While that is unfortunate, it’s everything else that ends up making the movie such a heinous and exploitive catastrophe. None of the main actresses involved (a list which includes the likes of Gwendoline Christie, Leslie Mann, Janelle Monáe, Eiza González, Merritt Wever, Diane Kruger and Leslie Zemeckis) see their characters become anything other than a disastrous cliché, while the film’s depiction of an individual dealing with a disability caused by inconceivable physical and mental trauma is borderline offensive.
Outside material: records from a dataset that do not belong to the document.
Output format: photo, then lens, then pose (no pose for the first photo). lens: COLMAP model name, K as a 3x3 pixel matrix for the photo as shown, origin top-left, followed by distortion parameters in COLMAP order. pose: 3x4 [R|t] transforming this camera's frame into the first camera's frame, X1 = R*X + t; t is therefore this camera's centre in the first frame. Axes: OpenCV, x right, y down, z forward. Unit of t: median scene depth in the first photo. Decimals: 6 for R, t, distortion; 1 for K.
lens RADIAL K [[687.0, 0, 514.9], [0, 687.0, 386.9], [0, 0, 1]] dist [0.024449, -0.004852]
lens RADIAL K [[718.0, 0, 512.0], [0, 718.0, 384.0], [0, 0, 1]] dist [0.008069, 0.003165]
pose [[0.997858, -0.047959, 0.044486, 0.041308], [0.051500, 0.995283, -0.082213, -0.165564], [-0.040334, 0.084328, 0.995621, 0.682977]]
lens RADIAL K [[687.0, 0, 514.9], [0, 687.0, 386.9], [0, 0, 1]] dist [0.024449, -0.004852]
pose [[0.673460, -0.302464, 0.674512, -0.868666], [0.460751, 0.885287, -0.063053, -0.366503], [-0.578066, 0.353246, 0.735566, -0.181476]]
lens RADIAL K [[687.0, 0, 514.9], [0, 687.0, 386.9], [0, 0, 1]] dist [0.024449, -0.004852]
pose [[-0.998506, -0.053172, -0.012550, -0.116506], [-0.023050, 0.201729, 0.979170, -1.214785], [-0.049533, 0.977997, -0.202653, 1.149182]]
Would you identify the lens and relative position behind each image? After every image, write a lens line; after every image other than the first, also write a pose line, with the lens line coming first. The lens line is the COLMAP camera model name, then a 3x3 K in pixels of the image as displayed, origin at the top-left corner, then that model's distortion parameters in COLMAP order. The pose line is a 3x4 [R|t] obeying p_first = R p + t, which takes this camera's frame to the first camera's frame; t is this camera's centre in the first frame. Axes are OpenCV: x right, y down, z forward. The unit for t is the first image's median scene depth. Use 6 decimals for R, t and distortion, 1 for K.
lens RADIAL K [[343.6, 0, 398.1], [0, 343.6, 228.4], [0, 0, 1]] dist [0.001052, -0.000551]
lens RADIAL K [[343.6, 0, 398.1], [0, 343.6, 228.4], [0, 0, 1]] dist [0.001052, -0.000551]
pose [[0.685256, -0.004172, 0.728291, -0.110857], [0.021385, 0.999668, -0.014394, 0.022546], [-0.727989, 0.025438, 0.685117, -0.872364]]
Zemeckis, never a filmmaker afraid of sentiment, sprays it around on this story as if it were coming out of a firehouse, the whole enterprise drowning in a tidal wave of schmaltzy mawkishness that’s as facile as it is assaultive.

PHOTO: Universal Pictures

Then there is the treatment of Mark Hogancamp’s fetishes and his fascination with women’s footwear. It is as if Zemeckis is completely incapable of dealing with the subject matter, as if for all his good intentions and progressive ideals his concepts of gender and self-expression just don’t allow him to be able to fully process ideas that do not conform to typical societal norms. The movie is so afraid of this facet of Hogancamp’s story that it treats it more as a throwaway element and not a key facet of the main character’s personality. It’s horrifying, and I’m not sure what more there is to add.

Writing about all of this is only making me angry. Jeff Malmberg, an executive producer here, made a brilliant documentary about Mark Hogancamp in 2010 entitled Marwencol. It’s one of this past decade’s best films, an essential piece of non-fiction cinema that tells the artist’s story with grace, precision, intelligence, complexity and most of all empathy. It’s available in multiple formats and on a number of platforms and should be seen right away. As for Zemeckis’ fictionalized recounting of Hogancamp’s tale? While I’ll always love the director for his numerous past triumphs that doesn’t mean I can cut him any slack this time around. Welcome to Marwen is a revolting calamity, and my hope is that audiences choose to avoid this film like the plague.